The first mistake is the tendency to picture paradigmatically-different adversaries as simply bigger or faster versions of current technology. The difference between a traditional computer and a quantum computer is analogous to the difference between a typewriter and a laptop. Sure, both can be used to take notes during a meeting, but a laptop can carry out functions (e.g. video editing) that a typewriter fundamentally cannot.
It’s also important to notice the implicit influences in your design. Decisions like anonymity set size should be data informed, not based on intuition (e.g. “ring size 11 feels okay to me and seems to work so far?”). The Dunning-Kruger effect is especially prevalent in conversations about quantum computing; often individuals that have read a few popular science articles about qubits are more vocally confident in their predictions for when large-scale quantum computers will (or won’t) arrive than experts who actually work with the technology… When in doubt, consult with a domain expert.
Another logical fallacy is to ignore what we do know because of the things we don’t. Without a crystal ball, we will never know for sure when threats have been exhaustively enumerated. However, this should not deter developers from taking advantage of the information that is available. There are a million ways that a car accident could unfold, and no list will contain every possibility. Nonetheless, tens of thousands of engineers work every day to create safety mechanisms (seat belts, airbags, firewalls) designed to minimize damage in the conditions that we can anticipate.
Lastly, I want to highlight that there is a very natural temptation to avoid these challenging conversations! Evaluating future threat models is technically difficult and often stressful. However, the fact that something is hard is no excuse for not doing it, and we cannot throw our hands up in the air and leave our users out to dry! Avoiding conversations about whether to protect users from future adversaries will not keep them safe — as Rush once observed, “if you choose not to decide, you still have made a choice.”
Who are your users?
Let’s end with a thought experiment. Consider two private cryptocurrencies with different security timelines and comically large differences in performance (orders of magnitude more than actual tradeoffs).

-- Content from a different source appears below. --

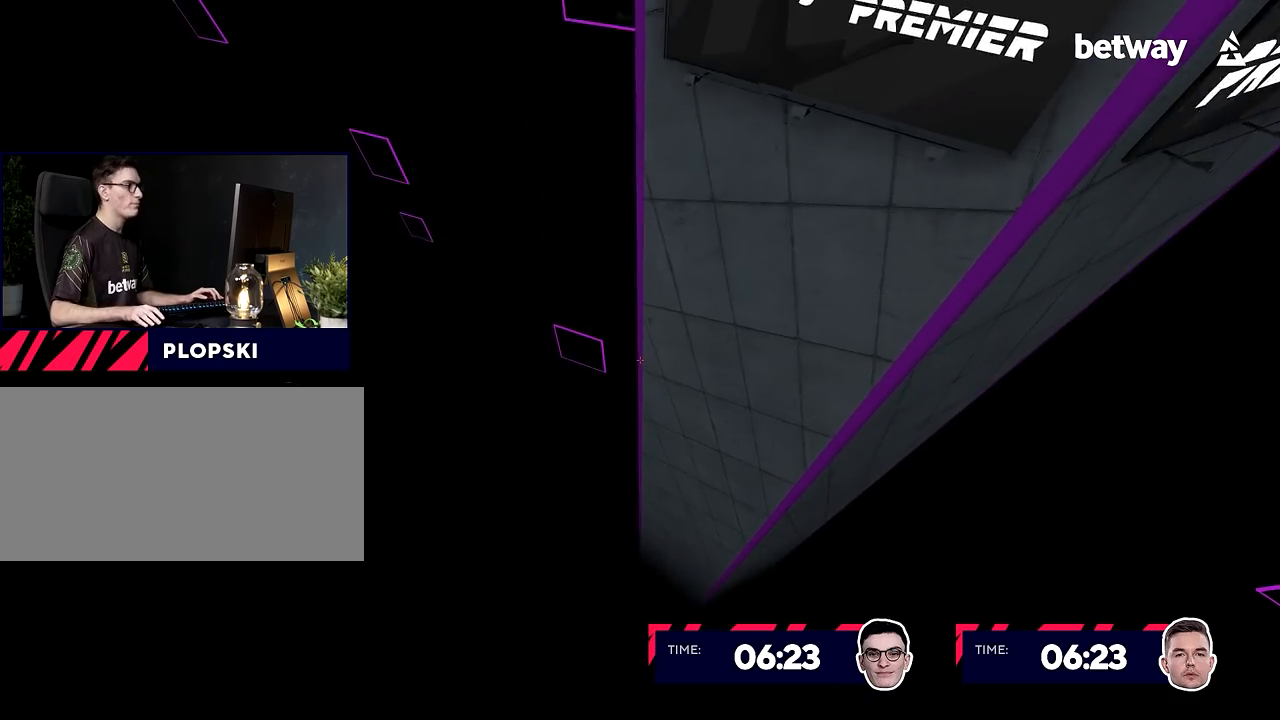
{"keys": [], "mouse": [], "events": []}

- SpeedyCoin provides fast and cheap transactions with a $0.001 fee, however the privacy features only have a 5–10 year shelf life.
- TankCoin transactions are slow and cost nearly $20 per each, due to extremely hardened cryptographic mechanisms expected to remain secure for the next 100–200 years.
Consider now two hypothetical users:
- User 1 is a DeFi enthusiast who likes to demonstrate the utility of cryptocurrencies by showing how fast and easy it is to buy a cup of coffee with a QR code and a single click.
- User 2 is a persecuted minority under an authoritarian country, slowly saving up money over the years with the hopes of one day starting over somewhere safe. If their government learns that they’re saving up money for an escape, they (and their family) will be arrested and tortured.
User 1 would find TankCoin effectively unusable (due to low speed and high fees), whereas User 2 would find SpeedyCoin effectively unusable (due to putting family at risk if the privacy features are cracked in a few years). This brings us full-circle back to the notion that security can only be meaningfully evaluated in the context of specific use cases & threat models. SpeedyCoin and TankCoin cannot be ranked or objectively labeled “right” or “wrong”, because the correct approach is a relative matter determined by the users’ needs.
I’ll leave you now to consider the most important question for privacy tech designers: Who are your users?